--- EXCERPTED TEXT Enclosed Below ---

In the early and mid 1970s, the lack of a responsive emergency medical system began to command national attention. Physicians in a number of states established local emergency systems; the National Academy of Sciences issued reports on the need for an organized emergency medical system; veterans returning from Vietnam provided a pool of skilled medics capable of handling medical emergencies; and a popular television show brought the feats of emergency physicians and paramedics into the nation's living rooms.
A new philanthropy, the Robert Wood Johnson Foundation, launched as its very first national multisite demonstration the Emergency Medical Services Program. It was soon followed by a much larger federal program that aimed at expanding emergency medical care throughout the nation.
In this chapter, writer, book reviewer, and radio and television commentator Digby Diehl takes a look back at the Emergency Medical Services Program. In addition to chronicling the times and the evolution of the Foundation's and the federal government's programs, Diehl raises some fascinating social policy issues. How much credit can one foundation take in bringing about a sophisticated emergency response system in this country? How important were the other forces in play before the Foundation became involved? Would the innovations have occurred whether or not the Foundation made its series of grants?
These questions, difficult to answer under any circumstances, are surely more difficult after more than two decades: some key players are no longer available, memories fade, and the good and the bad become enlarged in the minds of those involved with the program. In his examination of the Emergency Medical Services Program, Diehl nevertheless reaches some conclusions. He finds that the Foundation did play a critical role in seizing an opportunity, providing a spark, and helping to shape the changes that produced today's emergency medical system.

--- End of Enclosed EXCERPTED TEXT ---
--- DATA SUPPLIED Enclosed Below ---

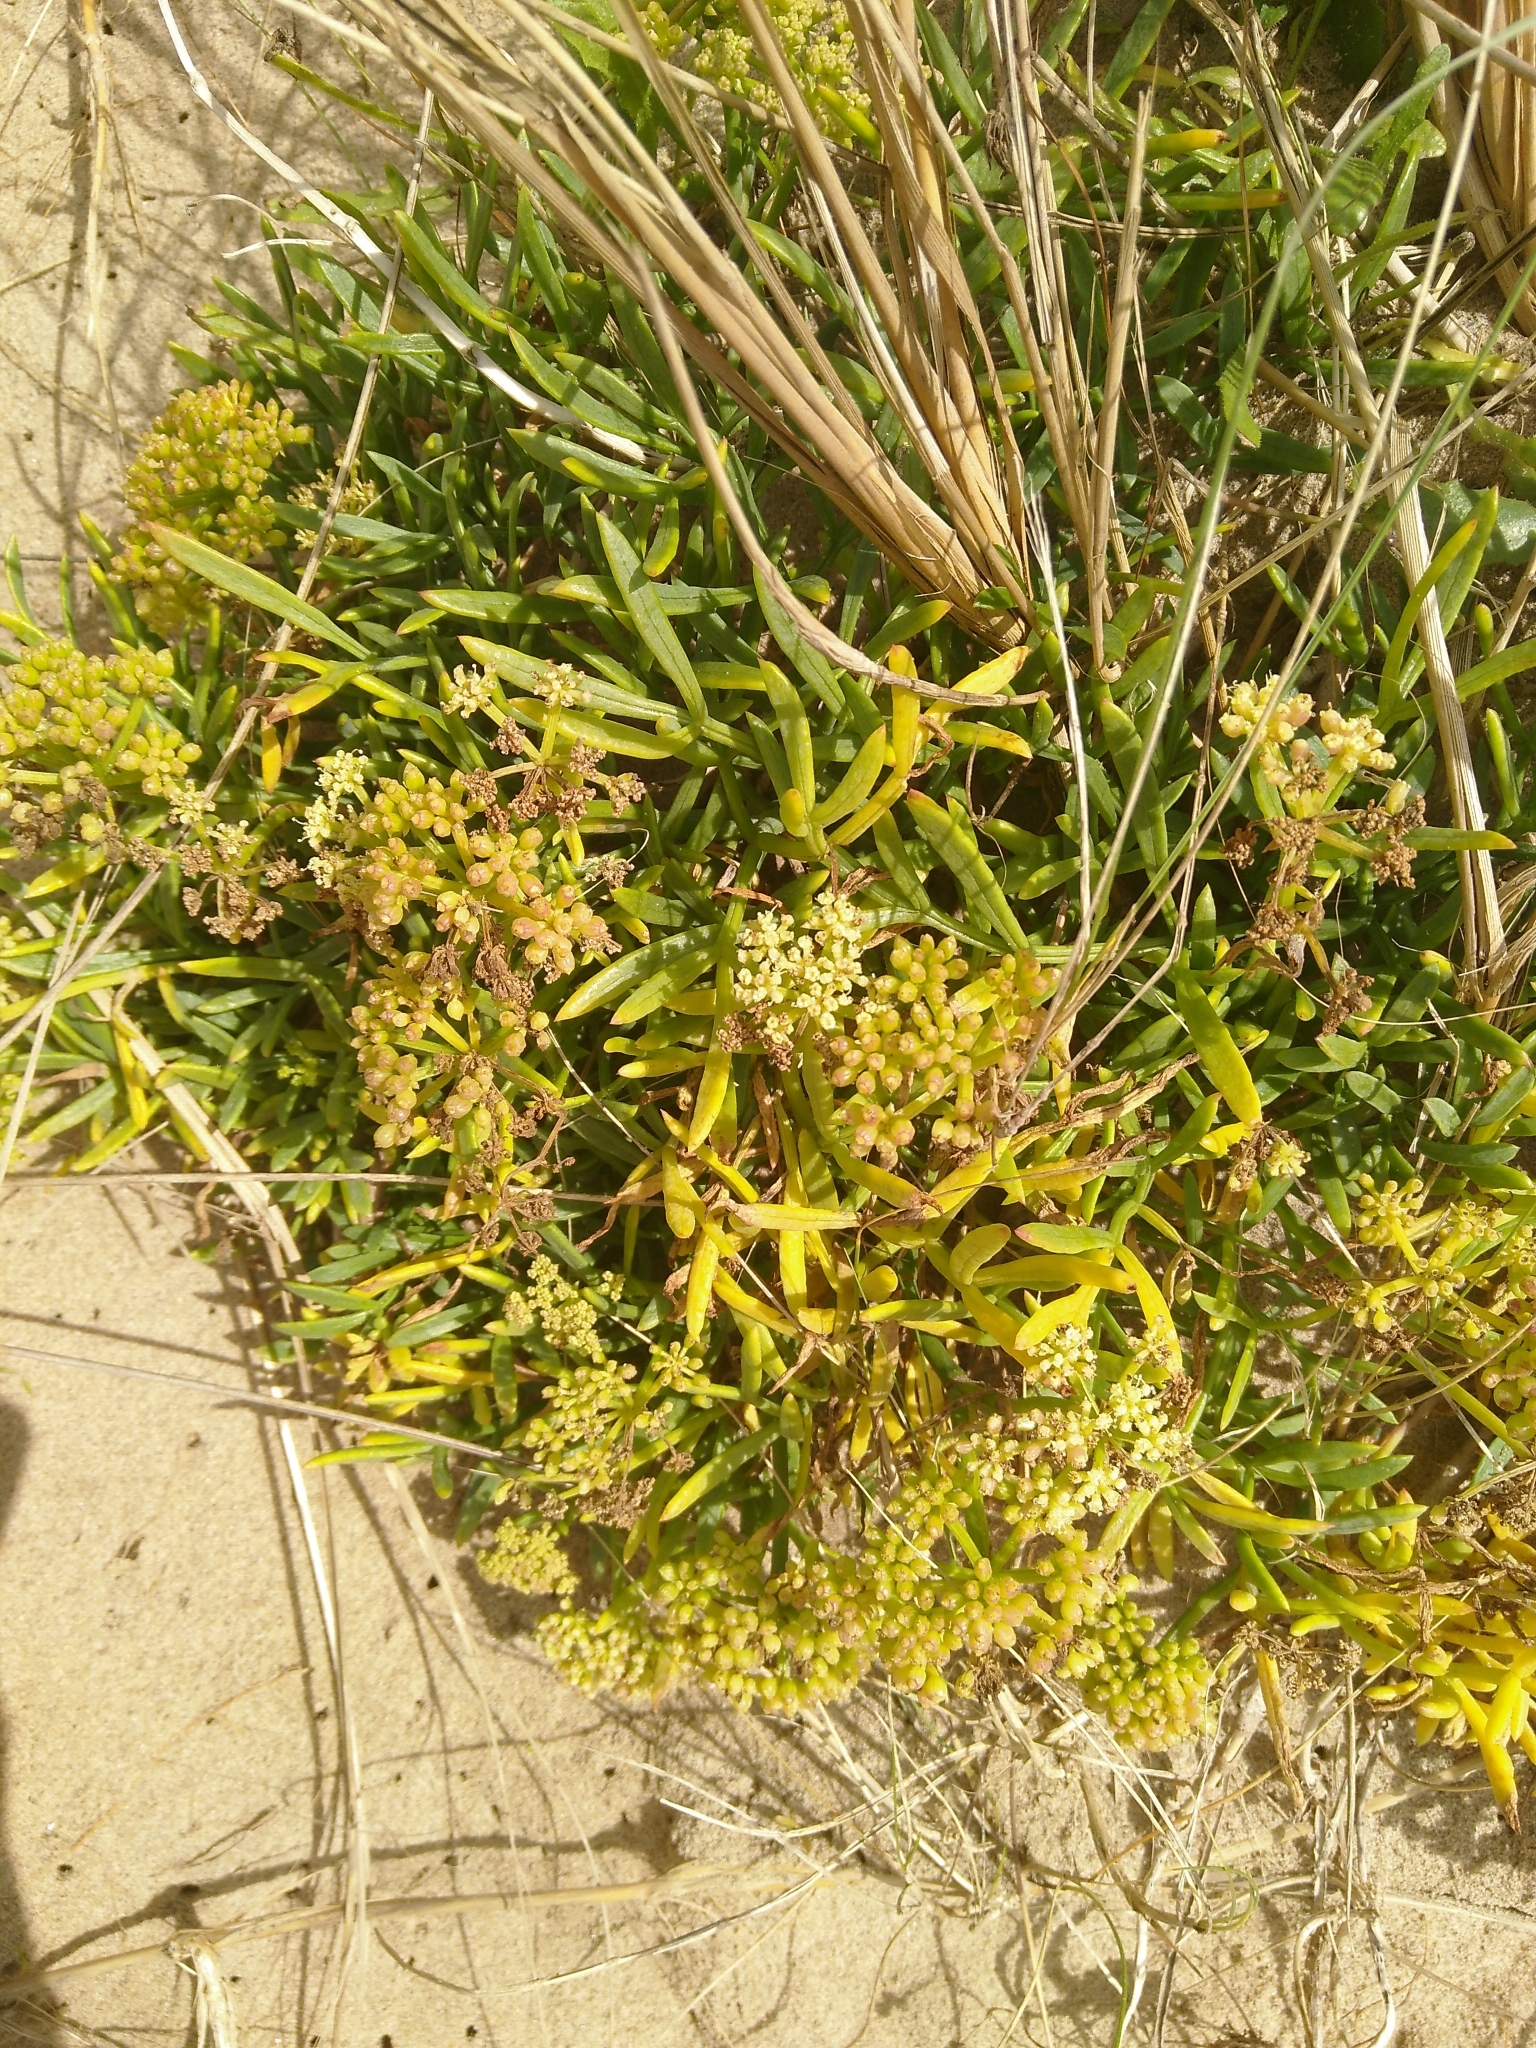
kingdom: Plantae
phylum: Tracheophyta
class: Magnoliopsida
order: Apiales
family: Apiaceae
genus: Crithmum
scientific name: Crithmum maritimum
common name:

--- End of Enclosed DATA SUPPLIED ---

## PROBLEM A
Answer these questions from the passage on the Emergency Medical Services Program:
(i) What did the Robert Wood Johnson Foundation launch as its very first national multisite demonstration?
(ii) What did veterans returning from Vietnam provide?
(iii) Which reasons does the passage give for why the questions are more difficult to answer after more than two decades?
## PROBLEM B
According to the passage on the Emergency Medical Services Program, which developments in the early and mid 1970s brought national attention to the lack of a responsive emergency medical system? List them all.
## PROBLEM C
Reproduce the part of the passage on the Emergency Medical Services Program that starts at "A new philanthropy, the" and ends at "series of grants?".

## RESULT A
(i) The Emergency Medical Services Program.
(ii) A pool of skilled medics capable of handling medical emergencies.
(iii) Some key players are no longer available, memories fade, and the good and the bad become enlarged in the minds of those involved with the program.

## RESULT B
- Physicians in a number of states established local emergency systems.
- The National Academy of Sciences issued reports on the need for an organized emergency medical system.
- Veterans returning from Vietnam provided a pool of skilled medics capable of handling medical emergencies.
- A popular television show brought the feats of emergency physicians and paramedics into the nation's living rooms.

## RESULT C
A new philanthropy, the Robert Wood Johnson Foundation, launched as its very first national multisite demonstration the Emergency Medical Services Program. It was soon followed by a much larger federal program that aimed at expanding emergency medical care throughout the nation.
In this chapter, writer, book reviewer, and radio and television commentator Digby Diehl takes a look back at the Emergency Medical Services Program. In addition to chronicling the times and the evolution of the Foundation's and the federal government's programs, Diehl raises some fascinating social policy issues. How much credit can one foundation take in bringing about a sophisticated emergency response system in this country? How important were the other forces in play before the Foundation became involved? Would the innovations have occurred whether or not the Foundation made its series of grants?